Madame Heydel Grillere, vous m'interrogez sur les cours d'eau. Je nous invite tous à ne pas vivre au rythme des prévisions météorologiques. Nous parlons de sécheresse aujourd'hui, mais quand je vois que l'on annonce de très fortes précipitations, je me dis que quand nous nous reparlerons dans quelques jours, les problèmes risquent d'être d'une autre nature ! En matière hydrologique, je l'ai dit, il faut penser à long terme : faire des économies, constituer des réserves, faire évoluer les pratiques…

Avec mon bon sens paysan, je sais aussi que dans mon département, dans mon jardin, à la fin, il va tomber 600 millimètres, même si j'en ai eu zéro au mois de juin. Je me souviens de 2016 : février sec, mars sec, puis 80 centimètres d'eau dans mon village.

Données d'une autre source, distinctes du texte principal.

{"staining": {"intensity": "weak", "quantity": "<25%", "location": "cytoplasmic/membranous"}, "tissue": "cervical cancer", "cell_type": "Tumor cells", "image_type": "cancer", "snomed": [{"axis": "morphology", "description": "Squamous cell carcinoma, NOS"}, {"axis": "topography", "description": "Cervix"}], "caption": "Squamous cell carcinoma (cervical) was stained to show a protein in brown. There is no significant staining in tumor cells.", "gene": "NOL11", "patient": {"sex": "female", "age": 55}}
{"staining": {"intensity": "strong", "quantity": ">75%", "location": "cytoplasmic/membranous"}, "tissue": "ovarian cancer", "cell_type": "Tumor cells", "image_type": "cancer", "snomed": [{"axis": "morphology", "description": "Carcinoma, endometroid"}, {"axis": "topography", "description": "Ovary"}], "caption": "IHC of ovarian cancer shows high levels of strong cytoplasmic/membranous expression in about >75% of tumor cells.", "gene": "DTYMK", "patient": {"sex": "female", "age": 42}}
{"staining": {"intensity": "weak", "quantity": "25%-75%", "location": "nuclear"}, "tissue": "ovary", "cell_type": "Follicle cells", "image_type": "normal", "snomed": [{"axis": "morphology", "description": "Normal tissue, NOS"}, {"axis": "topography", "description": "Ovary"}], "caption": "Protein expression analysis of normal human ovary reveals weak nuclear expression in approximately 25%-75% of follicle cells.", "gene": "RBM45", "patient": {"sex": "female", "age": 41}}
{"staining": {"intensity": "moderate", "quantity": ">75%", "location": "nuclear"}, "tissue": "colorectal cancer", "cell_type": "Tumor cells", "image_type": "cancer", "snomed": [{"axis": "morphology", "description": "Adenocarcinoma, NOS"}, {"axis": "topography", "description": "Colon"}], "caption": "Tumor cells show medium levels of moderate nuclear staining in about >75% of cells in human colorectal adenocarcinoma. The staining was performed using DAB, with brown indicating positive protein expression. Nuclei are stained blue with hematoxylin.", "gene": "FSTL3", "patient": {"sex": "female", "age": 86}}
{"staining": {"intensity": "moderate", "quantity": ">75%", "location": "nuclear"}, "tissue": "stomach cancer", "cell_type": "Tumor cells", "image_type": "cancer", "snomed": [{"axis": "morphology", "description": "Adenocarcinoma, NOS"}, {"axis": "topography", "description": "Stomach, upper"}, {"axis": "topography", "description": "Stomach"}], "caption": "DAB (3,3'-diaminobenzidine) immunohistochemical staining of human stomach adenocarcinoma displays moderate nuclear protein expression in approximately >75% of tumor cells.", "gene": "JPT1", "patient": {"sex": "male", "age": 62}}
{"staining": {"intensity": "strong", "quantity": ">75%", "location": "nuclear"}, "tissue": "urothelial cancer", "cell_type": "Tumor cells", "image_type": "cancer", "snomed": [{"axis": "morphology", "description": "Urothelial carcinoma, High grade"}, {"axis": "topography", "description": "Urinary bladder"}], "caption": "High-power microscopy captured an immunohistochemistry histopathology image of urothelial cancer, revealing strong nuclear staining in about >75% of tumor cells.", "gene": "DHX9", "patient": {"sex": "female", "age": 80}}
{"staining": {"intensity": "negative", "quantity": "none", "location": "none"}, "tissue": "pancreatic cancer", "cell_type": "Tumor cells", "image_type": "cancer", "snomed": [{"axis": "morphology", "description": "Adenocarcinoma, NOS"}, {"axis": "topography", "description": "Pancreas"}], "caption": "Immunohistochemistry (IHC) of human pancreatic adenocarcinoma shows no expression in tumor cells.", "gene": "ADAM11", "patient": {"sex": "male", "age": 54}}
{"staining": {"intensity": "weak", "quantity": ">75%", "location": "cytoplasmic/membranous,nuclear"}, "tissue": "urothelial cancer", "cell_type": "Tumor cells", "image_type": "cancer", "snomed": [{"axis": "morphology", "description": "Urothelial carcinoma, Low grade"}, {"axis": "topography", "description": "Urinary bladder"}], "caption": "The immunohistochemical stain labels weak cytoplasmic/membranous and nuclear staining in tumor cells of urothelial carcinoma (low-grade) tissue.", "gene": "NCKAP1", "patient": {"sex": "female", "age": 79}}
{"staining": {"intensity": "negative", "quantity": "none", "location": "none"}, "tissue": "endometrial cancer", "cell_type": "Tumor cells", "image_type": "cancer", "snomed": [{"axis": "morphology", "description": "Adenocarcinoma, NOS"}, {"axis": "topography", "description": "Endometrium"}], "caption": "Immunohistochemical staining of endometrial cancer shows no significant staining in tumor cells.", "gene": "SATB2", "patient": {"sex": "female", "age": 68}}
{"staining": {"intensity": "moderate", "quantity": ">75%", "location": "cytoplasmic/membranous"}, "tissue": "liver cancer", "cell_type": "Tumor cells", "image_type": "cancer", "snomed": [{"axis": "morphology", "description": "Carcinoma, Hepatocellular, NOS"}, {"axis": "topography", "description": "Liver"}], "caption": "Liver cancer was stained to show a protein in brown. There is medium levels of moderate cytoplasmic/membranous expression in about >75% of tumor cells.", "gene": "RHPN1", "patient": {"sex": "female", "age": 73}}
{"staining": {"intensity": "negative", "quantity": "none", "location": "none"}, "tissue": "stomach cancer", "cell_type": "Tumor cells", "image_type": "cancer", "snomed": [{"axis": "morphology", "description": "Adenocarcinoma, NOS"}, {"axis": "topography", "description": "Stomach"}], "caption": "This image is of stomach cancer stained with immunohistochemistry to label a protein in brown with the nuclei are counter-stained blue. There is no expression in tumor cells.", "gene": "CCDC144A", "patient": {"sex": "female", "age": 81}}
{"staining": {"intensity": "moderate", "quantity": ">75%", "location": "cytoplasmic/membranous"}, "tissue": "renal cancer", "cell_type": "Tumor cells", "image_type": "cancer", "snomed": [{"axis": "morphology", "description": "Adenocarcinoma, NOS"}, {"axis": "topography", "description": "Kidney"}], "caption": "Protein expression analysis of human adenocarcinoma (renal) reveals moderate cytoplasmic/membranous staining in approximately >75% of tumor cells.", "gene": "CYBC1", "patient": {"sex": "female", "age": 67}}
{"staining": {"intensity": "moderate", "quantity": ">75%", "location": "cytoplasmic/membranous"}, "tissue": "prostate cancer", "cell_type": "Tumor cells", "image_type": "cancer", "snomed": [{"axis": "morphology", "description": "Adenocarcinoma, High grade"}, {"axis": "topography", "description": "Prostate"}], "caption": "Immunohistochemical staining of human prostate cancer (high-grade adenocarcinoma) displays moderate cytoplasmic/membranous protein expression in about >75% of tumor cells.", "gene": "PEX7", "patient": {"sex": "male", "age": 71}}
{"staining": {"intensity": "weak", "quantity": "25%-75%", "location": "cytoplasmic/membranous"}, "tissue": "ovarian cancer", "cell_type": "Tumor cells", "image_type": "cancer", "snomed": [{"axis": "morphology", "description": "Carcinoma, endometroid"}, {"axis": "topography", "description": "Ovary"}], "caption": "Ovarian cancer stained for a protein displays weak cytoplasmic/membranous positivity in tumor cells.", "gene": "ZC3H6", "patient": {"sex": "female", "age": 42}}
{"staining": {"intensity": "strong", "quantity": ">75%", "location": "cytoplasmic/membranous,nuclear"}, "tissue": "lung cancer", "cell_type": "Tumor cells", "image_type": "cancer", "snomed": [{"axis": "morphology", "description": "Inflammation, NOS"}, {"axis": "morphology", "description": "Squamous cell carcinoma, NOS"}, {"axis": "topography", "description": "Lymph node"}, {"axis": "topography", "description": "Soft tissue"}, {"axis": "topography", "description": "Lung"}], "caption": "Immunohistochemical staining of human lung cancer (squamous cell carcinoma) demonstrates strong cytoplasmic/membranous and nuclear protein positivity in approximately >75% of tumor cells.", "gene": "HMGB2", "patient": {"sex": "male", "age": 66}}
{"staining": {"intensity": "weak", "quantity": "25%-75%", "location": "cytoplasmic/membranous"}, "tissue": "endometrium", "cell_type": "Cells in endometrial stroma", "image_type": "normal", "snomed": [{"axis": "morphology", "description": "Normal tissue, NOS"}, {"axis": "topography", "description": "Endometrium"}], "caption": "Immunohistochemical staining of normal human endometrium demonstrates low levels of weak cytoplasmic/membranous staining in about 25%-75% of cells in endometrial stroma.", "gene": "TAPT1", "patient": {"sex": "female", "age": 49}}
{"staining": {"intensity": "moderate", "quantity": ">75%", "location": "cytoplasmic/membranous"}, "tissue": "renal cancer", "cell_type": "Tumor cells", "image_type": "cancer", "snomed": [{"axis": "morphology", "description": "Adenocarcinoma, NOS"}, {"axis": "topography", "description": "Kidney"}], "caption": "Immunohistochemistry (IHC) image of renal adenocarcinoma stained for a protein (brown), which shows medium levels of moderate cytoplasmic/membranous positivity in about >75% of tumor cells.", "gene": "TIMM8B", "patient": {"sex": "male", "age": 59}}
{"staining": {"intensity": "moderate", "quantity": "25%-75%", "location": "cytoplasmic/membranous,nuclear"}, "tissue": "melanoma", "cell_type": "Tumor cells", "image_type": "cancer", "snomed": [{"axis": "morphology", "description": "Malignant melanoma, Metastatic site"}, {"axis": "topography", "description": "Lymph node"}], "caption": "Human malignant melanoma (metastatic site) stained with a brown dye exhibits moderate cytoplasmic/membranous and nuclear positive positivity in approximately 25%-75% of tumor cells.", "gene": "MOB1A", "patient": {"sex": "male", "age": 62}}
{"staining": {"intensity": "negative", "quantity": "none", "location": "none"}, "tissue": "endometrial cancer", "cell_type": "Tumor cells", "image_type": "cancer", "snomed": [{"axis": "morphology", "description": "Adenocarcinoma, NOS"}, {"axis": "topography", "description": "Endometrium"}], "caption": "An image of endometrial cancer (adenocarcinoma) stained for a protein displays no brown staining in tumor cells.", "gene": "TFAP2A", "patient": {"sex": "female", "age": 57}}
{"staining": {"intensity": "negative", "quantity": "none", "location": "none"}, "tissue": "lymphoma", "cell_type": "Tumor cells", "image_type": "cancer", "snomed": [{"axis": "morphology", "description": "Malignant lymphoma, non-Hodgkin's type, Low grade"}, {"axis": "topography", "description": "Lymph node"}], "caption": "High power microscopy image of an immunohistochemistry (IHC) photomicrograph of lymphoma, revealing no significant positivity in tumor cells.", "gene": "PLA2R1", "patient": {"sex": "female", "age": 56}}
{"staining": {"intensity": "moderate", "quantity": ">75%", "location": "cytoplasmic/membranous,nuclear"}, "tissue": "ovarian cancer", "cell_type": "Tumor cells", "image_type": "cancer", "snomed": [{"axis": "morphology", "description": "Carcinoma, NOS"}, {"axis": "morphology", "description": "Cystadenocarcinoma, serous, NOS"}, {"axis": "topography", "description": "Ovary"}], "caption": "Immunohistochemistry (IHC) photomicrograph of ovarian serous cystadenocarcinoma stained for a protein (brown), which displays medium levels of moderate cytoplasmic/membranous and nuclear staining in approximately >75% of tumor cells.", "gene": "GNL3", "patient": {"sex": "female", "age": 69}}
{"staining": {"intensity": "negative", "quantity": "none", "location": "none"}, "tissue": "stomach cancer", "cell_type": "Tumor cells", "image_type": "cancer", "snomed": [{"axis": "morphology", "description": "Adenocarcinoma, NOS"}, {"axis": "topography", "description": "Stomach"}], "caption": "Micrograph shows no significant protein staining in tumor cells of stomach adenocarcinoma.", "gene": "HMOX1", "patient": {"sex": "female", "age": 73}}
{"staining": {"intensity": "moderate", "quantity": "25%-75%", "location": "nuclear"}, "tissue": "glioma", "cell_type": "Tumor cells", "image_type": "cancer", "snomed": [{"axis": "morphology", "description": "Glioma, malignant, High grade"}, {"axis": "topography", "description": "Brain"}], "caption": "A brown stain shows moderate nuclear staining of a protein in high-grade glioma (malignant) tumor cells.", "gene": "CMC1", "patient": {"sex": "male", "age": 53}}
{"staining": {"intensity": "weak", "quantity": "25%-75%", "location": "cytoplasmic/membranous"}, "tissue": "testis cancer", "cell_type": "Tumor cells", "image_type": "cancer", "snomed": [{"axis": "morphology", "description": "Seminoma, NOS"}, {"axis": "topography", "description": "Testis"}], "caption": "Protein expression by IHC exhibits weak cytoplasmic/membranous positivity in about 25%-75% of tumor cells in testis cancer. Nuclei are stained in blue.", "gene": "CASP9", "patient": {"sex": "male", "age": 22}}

À un moment, ça tombe ! Je ne suis pas la météo, je ne fais pas la météo – et heureusement d'ailleurs.

Il est préférable de prendre maintenant, comme nous le faisons, des mesures de précaution qui ne sont pas très coercitives afin de préserver la ressource en eau pour des fonctions qui pourraient être vitales si la sécheresse venait. Mais nous allons vivre dans une période d'agitation du climat. Il faudra s'y habituer : un coup il y aura d'eau, un coup il fera trop sec, un coup il fera trop froid, un coup il fera trop chaud, un coup il y aura trop de vent… Nous vivions dans un pays tempéré, ce ne sera plus le cas. Il faut penser nos politiques sur un rythme pluriannuel. Il est normal que dans votre département, on prenne des précautions. Il n'est pas impossible qu'il finisse par pleuvoir ; il n'est pas impossible non plus que cette année, il ne pleuve qu'en septembre. Nous devons nous y préparer. Le Giec (Groupe d'experts intergouvernemental sur l'évolution du climat) nous dit que la quantité de précipitations ne devrait pas beaucoup changer, en tout cas dans un département comme le vôtre. Mais les rythmes seront irréguliers ; il faut gérer l'arythmie. C'est pour cela d'ailleurs que les réserves d'eau sont pertinentes.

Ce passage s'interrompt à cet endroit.